When they’re not clashing with police or trying to cross the border and the Channel, it’s boredom that the Jungle’s residents have to battle. Yohanna showed me her favorite place to go as one day rolls into the next—the makeshift library, known as Jungle Books. There were hundreds of books stacked throughout the shelter, and even some donated DVDs, but they sat uselessly on a shelf; there aren’t any TVs in the Jungle.

Jungle Books, the camp’s makeshift library.
Jungle Books, the camp’s makeshift library.
Image: Aamna Mohdin for Quartz

Another school was being built near the library. Emily, a British volunteer, was there running an informal class teaching English. She’d never done anything like this before, she admitted, but she was keen to help out in whatever way she could.

I headed back to the entrance to reunite with the group I had come with, but I got lost—the camp is that big.
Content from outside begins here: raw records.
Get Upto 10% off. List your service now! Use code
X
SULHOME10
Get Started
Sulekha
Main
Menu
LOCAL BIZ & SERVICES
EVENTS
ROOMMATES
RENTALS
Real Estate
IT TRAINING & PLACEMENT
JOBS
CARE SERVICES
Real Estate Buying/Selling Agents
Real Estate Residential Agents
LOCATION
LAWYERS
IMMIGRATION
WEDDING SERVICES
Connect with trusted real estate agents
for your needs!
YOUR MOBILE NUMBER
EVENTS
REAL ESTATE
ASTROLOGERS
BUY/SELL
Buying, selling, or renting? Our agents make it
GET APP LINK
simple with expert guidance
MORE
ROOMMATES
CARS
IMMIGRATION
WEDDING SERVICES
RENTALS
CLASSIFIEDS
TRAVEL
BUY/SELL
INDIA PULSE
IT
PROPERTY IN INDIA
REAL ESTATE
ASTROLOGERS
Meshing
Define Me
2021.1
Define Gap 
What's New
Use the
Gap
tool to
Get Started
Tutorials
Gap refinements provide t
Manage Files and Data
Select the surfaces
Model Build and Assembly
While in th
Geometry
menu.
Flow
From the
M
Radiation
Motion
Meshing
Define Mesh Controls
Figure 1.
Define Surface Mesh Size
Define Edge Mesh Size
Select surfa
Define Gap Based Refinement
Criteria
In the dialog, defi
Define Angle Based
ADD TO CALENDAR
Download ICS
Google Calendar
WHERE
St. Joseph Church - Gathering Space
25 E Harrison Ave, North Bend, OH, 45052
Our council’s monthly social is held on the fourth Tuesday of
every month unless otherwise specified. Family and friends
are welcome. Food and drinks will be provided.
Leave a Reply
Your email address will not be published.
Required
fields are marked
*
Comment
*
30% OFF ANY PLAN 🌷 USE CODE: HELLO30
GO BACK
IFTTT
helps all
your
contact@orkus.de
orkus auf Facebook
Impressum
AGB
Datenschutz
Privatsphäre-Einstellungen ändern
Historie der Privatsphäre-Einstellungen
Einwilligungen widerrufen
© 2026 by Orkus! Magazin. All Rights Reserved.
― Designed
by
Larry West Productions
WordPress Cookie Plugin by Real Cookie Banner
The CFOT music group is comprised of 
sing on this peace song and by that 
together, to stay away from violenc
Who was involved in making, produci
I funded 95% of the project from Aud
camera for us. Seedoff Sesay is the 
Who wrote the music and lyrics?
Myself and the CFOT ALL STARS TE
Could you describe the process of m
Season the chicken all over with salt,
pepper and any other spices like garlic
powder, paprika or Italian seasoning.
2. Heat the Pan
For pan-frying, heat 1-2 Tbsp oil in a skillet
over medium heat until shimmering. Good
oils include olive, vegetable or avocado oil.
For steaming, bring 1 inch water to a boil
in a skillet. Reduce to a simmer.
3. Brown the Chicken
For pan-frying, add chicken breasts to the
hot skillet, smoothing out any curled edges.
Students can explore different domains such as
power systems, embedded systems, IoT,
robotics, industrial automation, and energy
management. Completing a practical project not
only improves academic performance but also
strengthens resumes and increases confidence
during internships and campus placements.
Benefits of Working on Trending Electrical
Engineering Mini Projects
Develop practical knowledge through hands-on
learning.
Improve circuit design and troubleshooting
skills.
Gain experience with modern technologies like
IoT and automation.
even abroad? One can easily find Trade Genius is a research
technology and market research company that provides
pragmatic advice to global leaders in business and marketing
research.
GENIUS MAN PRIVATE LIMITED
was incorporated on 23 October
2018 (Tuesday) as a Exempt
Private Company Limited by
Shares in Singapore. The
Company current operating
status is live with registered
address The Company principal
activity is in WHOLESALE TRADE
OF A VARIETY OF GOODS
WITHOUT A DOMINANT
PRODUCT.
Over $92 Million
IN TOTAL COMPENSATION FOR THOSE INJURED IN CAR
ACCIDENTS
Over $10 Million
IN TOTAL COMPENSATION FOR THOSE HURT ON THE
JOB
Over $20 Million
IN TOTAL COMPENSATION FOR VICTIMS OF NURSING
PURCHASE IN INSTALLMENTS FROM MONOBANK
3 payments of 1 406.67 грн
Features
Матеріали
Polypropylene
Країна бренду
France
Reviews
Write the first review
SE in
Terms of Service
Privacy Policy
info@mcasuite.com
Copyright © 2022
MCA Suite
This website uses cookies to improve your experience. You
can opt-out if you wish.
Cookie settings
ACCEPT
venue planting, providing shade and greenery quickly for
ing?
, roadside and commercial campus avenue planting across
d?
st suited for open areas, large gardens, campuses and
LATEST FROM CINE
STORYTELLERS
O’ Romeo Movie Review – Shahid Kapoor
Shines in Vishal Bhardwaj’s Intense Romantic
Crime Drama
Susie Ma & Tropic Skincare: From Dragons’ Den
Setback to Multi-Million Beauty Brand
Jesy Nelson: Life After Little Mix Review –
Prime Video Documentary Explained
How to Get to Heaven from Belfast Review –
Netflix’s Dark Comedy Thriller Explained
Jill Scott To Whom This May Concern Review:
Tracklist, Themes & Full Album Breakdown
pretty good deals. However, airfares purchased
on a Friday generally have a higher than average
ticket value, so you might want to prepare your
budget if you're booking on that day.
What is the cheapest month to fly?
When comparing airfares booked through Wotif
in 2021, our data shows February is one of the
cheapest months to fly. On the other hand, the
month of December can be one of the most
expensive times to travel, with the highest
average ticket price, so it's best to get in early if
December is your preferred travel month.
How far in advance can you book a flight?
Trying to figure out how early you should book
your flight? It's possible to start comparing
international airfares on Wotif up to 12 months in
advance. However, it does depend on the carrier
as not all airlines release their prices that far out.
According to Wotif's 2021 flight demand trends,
I encountered another big aid distribution in progress, and before I got a chance to ask a volunteer if he knew where the London2Calais group was, I was told to get into an orderly line. The man seemed vaguely embarrassed when I told him I wasn’t a resident. He admitted that he didn’t know there was another group distributing aid.

A Somali boy on a bike, named Hussein, helped me find my way. As we walked towards the entrance, I realized how much we had in common. Both our families were from Mogadishu, and both were forced to flee as a result of escalating violence. My British passport started to feel somewhat uncomfortable in my left pocket.

A red car slowed down beside me. The driver poked his head out the window and tried to hand me some bread. He looked puzzled when I politely declined.

When I finally reached my group, they were relieved to see me. A fight had started when they had started distributing aid and people didn’t know if I was safe. Such fights have broken out before, exacerbated by racial tensions. Yohanna complained that some charities only give aid “to the Arabs,” while a volunteer heard a Syrian man telling off the aid group for supposedly only helping black people.

Some of the volunteers started giving out donations to migrants who were milling around. A woman near whom I’d stood while we packed supplies in the morning tried to hand me a bag. Then the realization hit her. “Oh,” she said. “You’re one of us.”

I got a brief moment alone with Yohanna before I left. She hugged me goodbye. Unlike some of the other people I’d spoken to, she didn’t beg me to take her across the Channel. She just said, with a sly smile: “See you in London.”